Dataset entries

■ ■ ■ ■ ■

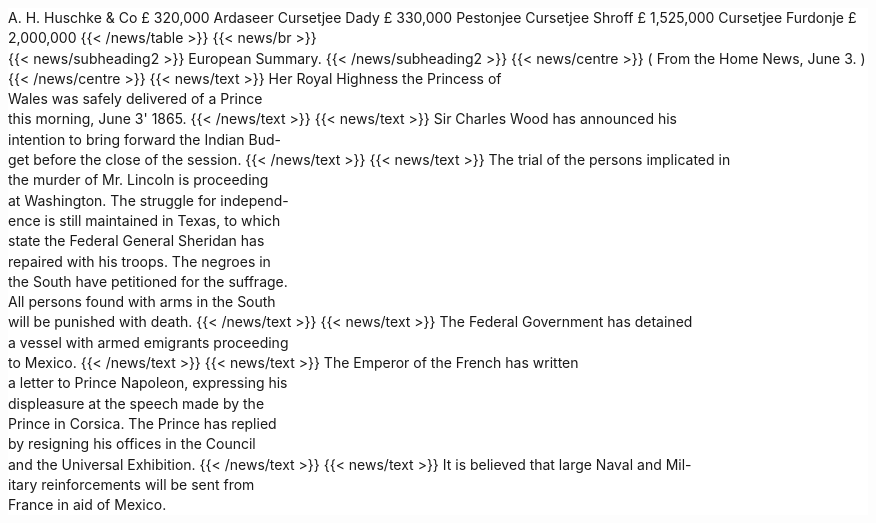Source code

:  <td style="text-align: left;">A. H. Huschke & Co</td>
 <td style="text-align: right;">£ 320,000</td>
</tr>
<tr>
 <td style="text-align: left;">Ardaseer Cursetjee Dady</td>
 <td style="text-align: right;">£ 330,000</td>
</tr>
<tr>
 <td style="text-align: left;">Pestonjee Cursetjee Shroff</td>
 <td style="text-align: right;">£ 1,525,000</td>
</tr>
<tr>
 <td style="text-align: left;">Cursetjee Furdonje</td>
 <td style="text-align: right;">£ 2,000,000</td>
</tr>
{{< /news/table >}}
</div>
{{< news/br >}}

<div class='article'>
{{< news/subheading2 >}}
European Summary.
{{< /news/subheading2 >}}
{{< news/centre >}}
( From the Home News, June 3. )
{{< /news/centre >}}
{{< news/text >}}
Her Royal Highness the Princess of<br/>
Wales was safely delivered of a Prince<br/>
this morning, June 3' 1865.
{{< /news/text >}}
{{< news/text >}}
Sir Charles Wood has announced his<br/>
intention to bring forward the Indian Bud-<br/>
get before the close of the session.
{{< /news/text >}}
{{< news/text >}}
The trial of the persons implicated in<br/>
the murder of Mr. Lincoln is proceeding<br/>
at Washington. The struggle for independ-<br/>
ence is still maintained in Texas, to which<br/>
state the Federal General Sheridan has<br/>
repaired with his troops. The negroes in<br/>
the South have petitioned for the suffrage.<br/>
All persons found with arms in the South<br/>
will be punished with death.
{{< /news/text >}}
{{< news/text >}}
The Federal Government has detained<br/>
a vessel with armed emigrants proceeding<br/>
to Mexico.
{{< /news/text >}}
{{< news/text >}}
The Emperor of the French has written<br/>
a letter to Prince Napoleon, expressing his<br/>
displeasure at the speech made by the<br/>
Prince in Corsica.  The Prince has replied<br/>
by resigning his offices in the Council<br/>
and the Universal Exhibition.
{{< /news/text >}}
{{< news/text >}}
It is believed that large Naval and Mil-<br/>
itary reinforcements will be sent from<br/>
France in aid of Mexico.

■ ■ ■ ■ ■

Exercise objective: Write out the lines above exactly as they stand, leaving out the pictures.

Result of the exercise:
Source code

:  <td style="text-align: left;">A. H. Huschke & Co</td>
 <td style="text-align: right;">£ 320,000</td>
</tr>
<tr>
 <td style="text-align: left;">Ardaseer Cursetjee Dady</td>
 <td style="text-align: right;">£ 330,000</td>
</tr>
<tr>
 <td style="text-align: left;">Pestonjee Cursetjee Shroff</td>
 <td style="text-align: right;">£ 1,525,000</td>
</tr>
<tr>
 <td style="text-align: left;">Cursetjee Furdonje</td>
 <td style="text-align: right;">£ 2,000,000</td>
</tr>
{{< /news/table >}}
</div>
{{< news/br >}}

<div class='article'>
{{< news/subheading2 >}}
European Summary.
{{< /news/subheading2 >}}
{{< news/centre >}}
( From the Home News, June 3. )
{{< /news/centre >}}
{{< news/text >}}
Her Royal Highness the Princess of<br/>
Wales was safely delivered of a Prince<br/>
this morning, June 3' 1865.
{{< /news/text >}}
{{< news/text >}}
Sir Charles Wood has announced his<br/>
intention to bring forward the Indian Bud-<br/>
get before the close of the session.
{{< /news/text >}}
{{< news/text >}}
The trial of the persons implicated in<br/>
the murder of Mr. Lincoln is proceeding<br/>
at Washington. The struggle for independ-<br/>
ence is still maintained in Texas, to which<br/>
state the Federal General Sheridan has<br/>
repaired with his troops. The negroes in<br/>
the South have petitioned for the suffrage.<br/>
All persons found with arms in the South<br/>
will be punished with death.
{{< /news/text >}}
{{< news/text >}}
The Federal Government has detained<br/>
a vessel with armed emigrants proceeding<br/>
to Mexico.
{{< /news/text >}}
{{< news/text >}}
The Emperor of the French has written<br/>
a letter to Prince Napoleon, expressing his<br/>
displeasure at the speech made by the<br/>
Prince in Corsica.  The Prince has replied<br/>
by resigning his offices in the Council<br/>
and the Universal Exhibition.
{{< /news/text >}}
{{< news/text >}}
It is believed that large Naval and Mil-<br/>
itary reinforcements will be sent from<br/>
France in aid of Mexico.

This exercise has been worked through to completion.